There are lots of good reasons to go to space. But one less discussed reason is the urge to individual adventure. Earth, it seems, is pretty much all out of things to do that other people not only haven’t done, but that aren’t already booked solid. Take, for example, climbing Mt. Everest. Within living human memory, climbing that mountain was something no human had done. And now… this:
This is confirmed to be the “conga line” of tourists trying to reach the peak of Everest. When they get back, what can they really say? They will have been surrounded by a mass of humanity; hundreds before, hundreds after, not allowed to spend a moment in silence and solitude at the roof of the world because you’ve got to get out of the way of the next crowd. Sure, they will have climbed the tallest mountain on Earth, but really… is it much more of an experience than, say, climbing to the top of a skyscraper, or running a marathon that ten thousand other also ran?

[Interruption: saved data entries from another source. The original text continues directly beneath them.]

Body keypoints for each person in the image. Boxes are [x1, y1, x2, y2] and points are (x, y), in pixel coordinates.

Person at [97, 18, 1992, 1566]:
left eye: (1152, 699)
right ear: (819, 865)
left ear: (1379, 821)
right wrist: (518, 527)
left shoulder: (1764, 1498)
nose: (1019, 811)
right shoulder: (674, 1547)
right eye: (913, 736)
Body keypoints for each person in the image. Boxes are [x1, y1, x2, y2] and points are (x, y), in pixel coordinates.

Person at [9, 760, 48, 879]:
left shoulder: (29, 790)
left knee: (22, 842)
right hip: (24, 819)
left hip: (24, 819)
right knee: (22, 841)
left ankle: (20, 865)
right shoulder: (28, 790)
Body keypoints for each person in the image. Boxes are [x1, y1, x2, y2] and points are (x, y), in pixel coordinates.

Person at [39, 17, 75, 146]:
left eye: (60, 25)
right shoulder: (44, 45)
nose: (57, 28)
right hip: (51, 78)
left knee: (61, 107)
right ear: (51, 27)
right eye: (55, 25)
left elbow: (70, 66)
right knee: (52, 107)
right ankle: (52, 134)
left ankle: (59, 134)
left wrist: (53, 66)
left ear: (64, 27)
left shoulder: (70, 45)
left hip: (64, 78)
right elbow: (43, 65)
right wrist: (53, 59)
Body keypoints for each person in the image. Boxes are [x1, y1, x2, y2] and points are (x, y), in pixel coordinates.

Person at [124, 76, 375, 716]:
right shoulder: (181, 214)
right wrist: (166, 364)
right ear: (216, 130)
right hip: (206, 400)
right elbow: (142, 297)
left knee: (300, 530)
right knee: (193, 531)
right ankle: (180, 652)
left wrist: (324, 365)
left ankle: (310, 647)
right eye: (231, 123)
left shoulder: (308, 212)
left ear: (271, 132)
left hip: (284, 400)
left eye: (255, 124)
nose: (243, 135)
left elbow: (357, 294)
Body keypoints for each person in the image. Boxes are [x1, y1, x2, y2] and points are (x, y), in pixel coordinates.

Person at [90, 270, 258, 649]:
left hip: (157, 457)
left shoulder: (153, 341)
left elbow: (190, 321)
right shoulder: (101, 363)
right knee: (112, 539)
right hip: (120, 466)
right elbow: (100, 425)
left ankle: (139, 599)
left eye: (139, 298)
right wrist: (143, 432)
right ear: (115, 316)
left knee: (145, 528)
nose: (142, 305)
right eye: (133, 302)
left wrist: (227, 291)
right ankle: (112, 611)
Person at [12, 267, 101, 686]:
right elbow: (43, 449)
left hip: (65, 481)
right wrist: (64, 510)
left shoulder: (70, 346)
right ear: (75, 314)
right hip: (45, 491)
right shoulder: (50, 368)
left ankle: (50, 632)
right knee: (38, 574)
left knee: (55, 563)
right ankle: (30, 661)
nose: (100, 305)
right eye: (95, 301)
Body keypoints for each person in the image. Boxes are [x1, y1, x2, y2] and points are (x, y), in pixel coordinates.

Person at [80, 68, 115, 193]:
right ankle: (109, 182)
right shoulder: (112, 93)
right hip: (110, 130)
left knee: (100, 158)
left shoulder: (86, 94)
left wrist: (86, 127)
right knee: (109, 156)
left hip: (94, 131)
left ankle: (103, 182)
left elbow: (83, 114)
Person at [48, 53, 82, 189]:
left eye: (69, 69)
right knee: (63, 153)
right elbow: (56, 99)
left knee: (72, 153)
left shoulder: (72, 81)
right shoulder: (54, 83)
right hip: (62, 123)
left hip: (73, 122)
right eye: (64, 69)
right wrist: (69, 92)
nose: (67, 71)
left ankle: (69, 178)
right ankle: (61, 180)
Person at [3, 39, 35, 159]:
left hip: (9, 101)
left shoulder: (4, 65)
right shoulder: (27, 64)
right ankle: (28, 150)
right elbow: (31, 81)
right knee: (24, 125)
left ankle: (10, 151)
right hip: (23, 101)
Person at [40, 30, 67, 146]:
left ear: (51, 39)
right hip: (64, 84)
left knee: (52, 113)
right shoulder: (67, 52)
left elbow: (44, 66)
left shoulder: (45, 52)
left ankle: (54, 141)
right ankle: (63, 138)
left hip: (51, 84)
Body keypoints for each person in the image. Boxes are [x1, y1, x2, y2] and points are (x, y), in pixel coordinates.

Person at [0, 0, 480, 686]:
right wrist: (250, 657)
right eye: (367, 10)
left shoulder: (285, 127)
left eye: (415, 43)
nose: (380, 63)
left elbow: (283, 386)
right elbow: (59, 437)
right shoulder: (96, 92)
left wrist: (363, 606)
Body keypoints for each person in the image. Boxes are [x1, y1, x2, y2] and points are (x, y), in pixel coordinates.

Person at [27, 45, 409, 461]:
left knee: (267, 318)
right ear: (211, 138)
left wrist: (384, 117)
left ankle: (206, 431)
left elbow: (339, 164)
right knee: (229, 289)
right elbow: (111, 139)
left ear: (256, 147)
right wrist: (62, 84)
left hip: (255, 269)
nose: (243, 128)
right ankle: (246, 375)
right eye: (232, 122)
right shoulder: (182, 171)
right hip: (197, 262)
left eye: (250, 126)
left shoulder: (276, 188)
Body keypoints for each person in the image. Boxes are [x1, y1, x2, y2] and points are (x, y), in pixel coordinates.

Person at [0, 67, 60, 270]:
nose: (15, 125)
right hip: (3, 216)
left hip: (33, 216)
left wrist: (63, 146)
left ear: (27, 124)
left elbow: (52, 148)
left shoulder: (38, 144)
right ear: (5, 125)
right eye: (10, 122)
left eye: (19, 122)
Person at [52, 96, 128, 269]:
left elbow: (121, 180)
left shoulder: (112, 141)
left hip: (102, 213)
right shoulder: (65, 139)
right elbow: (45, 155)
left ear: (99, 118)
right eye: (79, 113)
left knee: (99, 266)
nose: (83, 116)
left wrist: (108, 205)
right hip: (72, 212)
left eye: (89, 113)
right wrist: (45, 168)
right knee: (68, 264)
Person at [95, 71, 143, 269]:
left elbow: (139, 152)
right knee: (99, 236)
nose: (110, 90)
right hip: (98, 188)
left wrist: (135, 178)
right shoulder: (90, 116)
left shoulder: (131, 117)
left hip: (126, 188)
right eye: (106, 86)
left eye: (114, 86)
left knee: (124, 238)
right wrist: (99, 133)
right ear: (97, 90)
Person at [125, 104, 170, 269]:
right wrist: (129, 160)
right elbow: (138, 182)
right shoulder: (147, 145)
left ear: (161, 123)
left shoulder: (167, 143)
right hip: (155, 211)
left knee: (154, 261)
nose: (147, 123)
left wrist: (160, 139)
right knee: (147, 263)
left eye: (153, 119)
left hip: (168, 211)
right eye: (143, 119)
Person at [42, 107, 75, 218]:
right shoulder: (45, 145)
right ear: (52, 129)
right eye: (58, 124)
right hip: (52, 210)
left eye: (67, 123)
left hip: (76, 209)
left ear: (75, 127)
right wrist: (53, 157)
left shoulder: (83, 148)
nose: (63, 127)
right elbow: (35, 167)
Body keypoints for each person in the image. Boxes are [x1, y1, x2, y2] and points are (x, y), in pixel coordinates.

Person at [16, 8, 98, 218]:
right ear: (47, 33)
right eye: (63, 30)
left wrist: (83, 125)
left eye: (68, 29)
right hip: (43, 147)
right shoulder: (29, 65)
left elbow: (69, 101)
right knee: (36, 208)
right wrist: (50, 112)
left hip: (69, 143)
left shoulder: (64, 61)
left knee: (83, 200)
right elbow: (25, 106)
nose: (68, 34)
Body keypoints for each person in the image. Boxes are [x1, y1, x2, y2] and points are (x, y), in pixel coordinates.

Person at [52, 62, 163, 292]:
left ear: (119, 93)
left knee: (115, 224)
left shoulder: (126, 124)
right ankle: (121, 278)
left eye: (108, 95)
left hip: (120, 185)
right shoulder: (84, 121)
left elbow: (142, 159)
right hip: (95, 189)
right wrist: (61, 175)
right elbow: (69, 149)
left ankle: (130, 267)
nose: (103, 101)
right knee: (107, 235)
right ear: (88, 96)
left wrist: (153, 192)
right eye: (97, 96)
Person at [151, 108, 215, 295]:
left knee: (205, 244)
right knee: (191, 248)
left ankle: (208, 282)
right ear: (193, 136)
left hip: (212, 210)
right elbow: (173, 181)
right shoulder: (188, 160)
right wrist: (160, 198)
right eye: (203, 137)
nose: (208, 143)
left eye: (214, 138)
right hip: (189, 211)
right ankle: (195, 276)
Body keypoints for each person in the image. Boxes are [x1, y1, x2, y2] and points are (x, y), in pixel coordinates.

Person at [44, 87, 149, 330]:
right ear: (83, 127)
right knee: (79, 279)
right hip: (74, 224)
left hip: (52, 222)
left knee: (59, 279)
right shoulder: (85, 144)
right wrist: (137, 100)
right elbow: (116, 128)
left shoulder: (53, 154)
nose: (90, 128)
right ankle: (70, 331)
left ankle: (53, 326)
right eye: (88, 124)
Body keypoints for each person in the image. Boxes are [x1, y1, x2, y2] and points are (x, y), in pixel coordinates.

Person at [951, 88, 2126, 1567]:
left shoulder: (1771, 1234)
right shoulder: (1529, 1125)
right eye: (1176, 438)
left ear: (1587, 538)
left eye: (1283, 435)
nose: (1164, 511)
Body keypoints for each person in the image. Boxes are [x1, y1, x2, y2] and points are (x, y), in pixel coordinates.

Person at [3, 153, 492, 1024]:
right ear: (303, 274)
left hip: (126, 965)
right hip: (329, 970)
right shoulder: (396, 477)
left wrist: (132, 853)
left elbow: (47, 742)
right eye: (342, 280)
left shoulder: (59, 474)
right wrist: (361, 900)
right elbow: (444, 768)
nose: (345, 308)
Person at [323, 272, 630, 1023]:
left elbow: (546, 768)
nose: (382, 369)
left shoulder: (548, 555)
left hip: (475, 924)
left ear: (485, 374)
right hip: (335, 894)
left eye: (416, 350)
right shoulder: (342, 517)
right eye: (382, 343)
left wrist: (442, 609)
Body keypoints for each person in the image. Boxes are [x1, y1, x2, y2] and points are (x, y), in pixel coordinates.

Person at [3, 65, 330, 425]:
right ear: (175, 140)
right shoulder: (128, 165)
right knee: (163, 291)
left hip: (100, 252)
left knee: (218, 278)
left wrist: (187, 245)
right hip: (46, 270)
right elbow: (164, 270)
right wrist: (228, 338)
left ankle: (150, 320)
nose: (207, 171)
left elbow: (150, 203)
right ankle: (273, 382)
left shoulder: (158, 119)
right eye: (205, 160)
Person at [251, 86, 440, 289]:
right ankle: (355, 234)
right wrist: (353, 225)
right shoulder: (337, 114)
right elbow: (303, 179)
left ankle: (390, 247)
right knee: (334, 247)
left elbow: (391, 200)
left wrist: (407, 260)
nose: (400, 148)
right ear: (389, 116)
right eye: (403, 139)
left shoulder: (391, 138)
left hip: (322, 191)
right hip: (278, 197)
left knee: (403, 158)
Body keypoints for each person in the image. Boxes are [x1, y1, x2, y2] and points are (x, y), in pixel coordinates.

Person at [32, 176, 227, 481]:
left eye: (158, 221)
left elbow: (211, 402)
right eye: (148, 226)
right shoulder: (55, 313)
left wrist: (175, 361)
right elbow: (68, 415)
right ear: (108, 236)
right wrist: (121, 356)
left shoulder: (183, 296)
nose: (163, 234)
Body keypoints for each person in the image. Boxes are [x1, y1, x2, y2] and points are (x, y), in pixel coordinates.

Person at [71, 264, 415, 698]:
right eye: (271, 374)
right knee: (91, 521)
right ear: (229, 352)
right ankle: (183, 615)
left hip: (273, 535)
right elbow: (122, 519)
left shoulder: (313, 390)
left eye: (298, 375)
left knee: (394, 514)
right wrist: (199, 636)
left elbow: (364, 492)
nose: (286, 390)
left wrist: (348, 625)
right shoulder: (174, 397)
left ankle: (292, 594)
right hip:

It’s getting to be about as unique an experience as all that hollow Instagram “influencer” nonsense.
What the adventurers of the world need isn’t a chairlift to the top of Everest, but a direct flight to the base of Olympus Mons, or the rim of Valles Marinaris. A lodge at the base of Verona Rupes on Miranda, for the ten kilometer climb to the top and the twelve-minute freefall for the basejumpers. A base camp in the rings of Saturn for a whole new kind of marathon, one where people bounce from chunk to chunk. Skiers on the sulfur snows of Io. Hang gliding across Titan.
Earth is *done.* It’s all been done. Pretty much nothing left that not only hasn’t been done, but that you won’t have to wait in line for.